CeCee Mills, Greensboro, NC
- What is the difference between being persistent and being annoying?
- How do you decide when to push harder and when to pull back?
I keep thinking about the people’s determination in the Ukraine. It has been nearly eight months since the invasion began. Ukraine’s population is forty-four million compared to Russia’s one hundred forty-four million. I watch President Volodymyr Zelensky and I feel inspired. I am sure it was not a surprise that they were attacked – but I wonder what the citizens feel. I assume they feel displaced, angry, scared, and untethered. I imagine they also feel determined and proud. This giant has attacked them, and it has not been as easy as Russia had hoped. Russian reservists have had to be called up and draft age men are running for the border. What makes the Ukrainians continue to resist?
I imagine they are aware of the danger. From media reports, we clearly see that the threat is both tangible and imminent. Still, they have hope. They are convinced that they can stand. I imagine a lot of their confidence comes from the strength of their allies. They know that they have support beyond their borders from countries with plenty of resources and strong militaries. There is something noble in standing your ground and in standing with an ally.
I wonder most about those who are displaced – especially those who had to leave family and friends behind. They know that their world will never be the same. I wonder how their tenacity helps them adapt. I imagine there are many brave steps that they have taken into an unfamiliar world. The images of the youth captured in these photos shows both the pain and possibility of their resilience .
- What are the stories you have heard or seen about young people from the Ukraine?
- What are there different opinions about refugees and migrants in your congregation and community? What do you perceive is the role of Christians in helping these neighbors?
- How have you seen or aided in welcoming refugees or migrants in your local area?
Nineteenth Sunday after Pentecost
(Text links are to Oremus Bible Browser. Oremus Bible Browser is not affiliated with or supported by the Evangelical Lutheran Church in America. You can find the calendar of readings for Year C at Lectionary Readings.)
For lectionary humor and insight, check the weekly comic Agnus Day.
This text focuses on the persistence of the widow. The writer invites us to see the power available through repeated asking. It’s not mystical or divine but simple human tenacity. God wants us to understand that persistent prayer is important. Jesus uses a determined widow and unwilling judge to show the possibilities with even unsympathetic listeners are high if you are persistent. To that point, Jesus recognizes that we are loved by a caring God, and if an unsympathetic listener will cave to persistent asking, how much more will God who loves us?
God desires a deep relationship with each of us. God knows that in that relationship we will have clarity on how-to walk-in righteousness. Jesus wants us to understand that God is with us and ready to give us what we need to accomplish God’s mission. We have the greatest, strongest, and the most loving ally in all of creation.
- When in your life have you experienced an abrupt permanent change?
- What did you lose in the change?
- How did the change draw out the best in who you were at the time?
- How did you heal from the difficult parts of the change?
- In what ways were you resilient and/or persistent?
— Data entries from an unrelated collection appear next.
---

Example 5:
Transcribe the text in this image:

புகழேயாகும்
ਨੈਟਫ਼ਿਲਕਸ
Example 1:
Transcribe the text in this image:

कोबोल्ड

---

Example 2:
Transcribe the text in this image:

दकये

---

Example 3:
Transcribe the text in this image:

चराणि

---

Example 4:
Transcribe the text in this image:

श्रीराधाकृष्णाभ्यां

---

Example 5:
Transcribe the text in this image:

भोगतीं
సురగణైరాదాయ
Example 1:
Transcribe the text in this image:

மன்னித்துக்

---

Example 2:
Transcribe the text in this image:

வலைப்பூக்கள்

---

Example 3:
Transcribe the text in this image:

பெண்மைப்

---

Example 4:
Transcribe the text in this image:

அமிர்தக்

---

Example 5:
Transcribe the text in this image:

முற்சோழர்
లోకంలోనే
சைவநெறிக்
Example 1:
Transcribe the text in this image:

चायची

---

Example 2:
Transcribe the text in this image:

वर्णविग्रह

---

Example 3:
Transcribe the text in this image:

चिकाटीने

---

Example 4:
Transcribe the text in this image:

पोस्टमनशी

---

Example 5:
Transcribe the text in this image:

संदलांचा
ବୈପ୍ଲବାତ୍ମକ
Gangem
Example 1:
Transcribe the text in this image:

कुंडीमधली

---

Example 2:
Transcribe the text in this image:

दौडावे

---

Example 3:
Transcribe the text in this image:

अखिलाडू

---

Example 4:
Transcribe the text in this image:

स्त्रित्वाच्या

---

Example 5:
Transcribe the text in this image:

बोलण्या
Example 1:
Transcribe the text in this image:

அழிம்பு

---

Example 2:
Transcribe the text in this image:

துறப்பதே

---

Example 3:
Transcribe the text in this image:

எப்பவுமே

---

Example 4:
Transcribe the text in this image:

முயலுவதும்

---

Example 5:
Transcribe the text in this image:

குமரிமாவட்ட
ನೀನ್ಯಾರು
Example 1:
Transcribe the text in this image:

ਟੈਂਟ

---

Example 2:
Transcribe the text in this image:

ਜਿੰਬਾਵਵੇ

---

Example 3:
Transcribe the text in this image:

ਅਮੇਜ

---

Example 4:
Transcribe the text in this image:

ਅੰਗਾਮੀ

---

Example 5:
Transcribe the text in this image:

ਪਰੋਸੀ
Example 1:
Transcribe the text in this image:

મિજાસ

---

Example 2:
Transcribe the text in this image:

- How did God use what happened to help you mature in faith?
- On a poster, using sticky notes, invite youth to write words that describes what it means to be a persistent disciple. Have a discussion about why a disciple needs to be persistent and what helps them be persistent. At the end of the time, invite youth to take a word with them that will help them be a persistent disciple.
- Invite the youth to imagine that they had to permanently leave their home and only could take three possessions with them. Have them discuss what they would choose and why in triads. Close with asking them how they can support youth who are new, immigrants, or refugees in a way that helped their feeling of loss.
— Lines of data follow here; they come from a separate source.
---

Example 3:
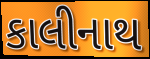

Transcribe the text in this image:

કાલીનાથ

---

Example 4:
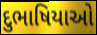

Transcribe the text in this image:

દુભાષિયાઓ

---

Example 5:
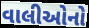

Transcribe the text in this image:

વાલીઓનો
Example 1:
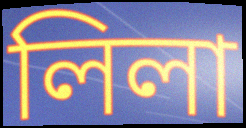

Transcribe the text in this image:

লিলা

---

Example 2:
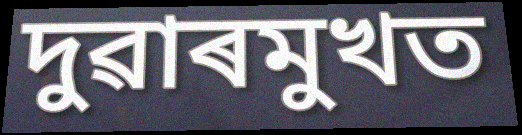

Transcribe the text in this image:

দুৱাৰমুখত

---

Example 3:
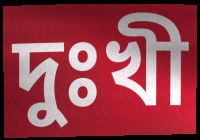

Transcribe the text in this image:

দুঃখী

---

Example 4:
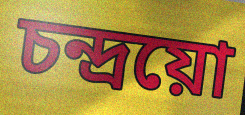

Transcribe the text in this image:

চন্দ্ৰয়ো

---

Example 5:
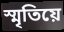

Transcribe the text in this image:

স্মৃতিয়ে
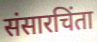
संसारचिंता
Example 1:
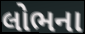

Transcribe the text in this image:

લોભના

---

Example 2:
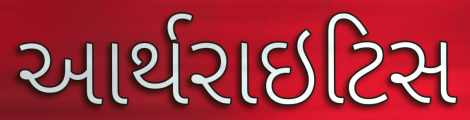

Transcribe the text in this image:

આર્થરાઇટિસ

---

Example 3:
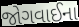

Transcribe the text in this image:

જોગવાઈના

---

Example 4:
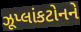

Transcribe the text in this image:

ઝૂપ્લાંકટોનને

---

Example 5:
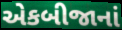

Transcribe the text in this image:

એકબીજાનાં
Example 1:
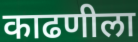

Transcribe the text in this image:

काढणीला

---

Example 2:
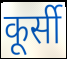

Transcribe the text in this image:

कूर्सी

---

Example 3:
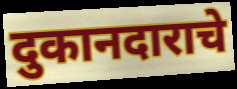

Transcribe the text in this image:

दुकानदाराचे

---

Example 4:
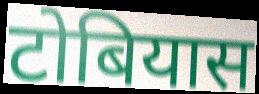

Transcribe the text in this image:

टोबियास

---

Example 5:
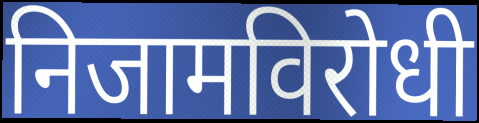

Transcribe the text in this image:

निजामविरोधी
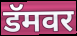
डॅमवर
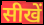
सीखें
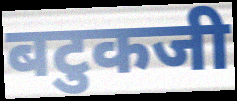
बटुकजी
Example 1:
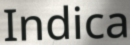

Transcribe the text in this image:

Indica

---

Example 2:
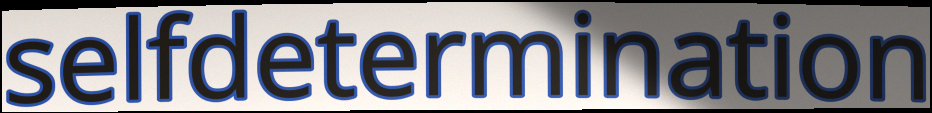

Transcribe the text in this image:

selfdetermination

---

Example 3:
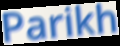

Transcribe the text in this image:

Parikh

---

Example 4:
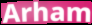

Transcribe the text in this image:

Arham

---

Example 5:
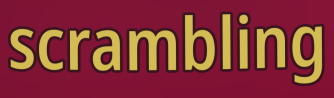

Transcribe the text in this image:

scrambling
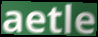
aetle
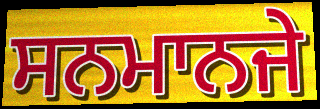
ਸਨਮਾਨਜੇ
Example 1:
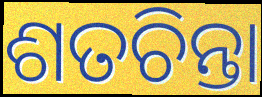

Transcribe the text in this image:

ଶତଚିନ୍ତା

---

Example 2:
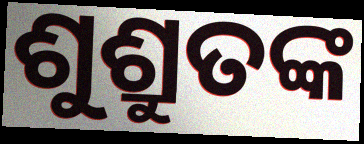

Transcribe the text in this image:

ଶୁଶ୍ରୁତଙ୍କ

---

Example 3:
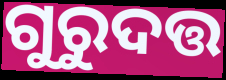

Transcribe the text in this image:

ଗୁରୁଦତ୍ତ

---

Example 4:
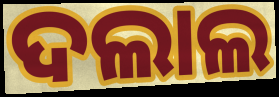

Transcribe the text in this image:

ଦଲାଲ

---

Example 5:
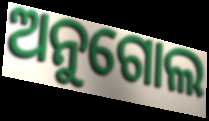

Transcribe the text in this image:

ଅନୁଗୋଲ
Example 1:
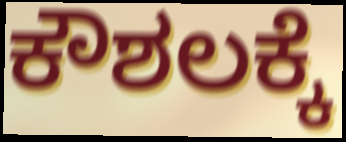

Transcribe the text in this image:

ಕೌಶಲಕ್ಕೆ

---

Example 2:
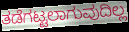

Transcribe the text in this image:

ತಡೆಗಟ್ಟಲಾಗುವುದಿಲ್ಲ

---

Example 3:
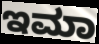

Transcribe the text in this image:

ಇಮಾ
- For seven days have the group offer the same prayer (two or three sentences) on an issue of their choosing, ten times a day, out loud and in the presence of at least one other person. Use the time in youth group to decide what should they be praying about over those seven days. The only requirement is that it is a prayer Jesus would be pleased to hear being prayed.
God, help us to be persistent disciples. Give us the passion, determination, and excitement to daily ask for all that we need to complete your mission. Amen.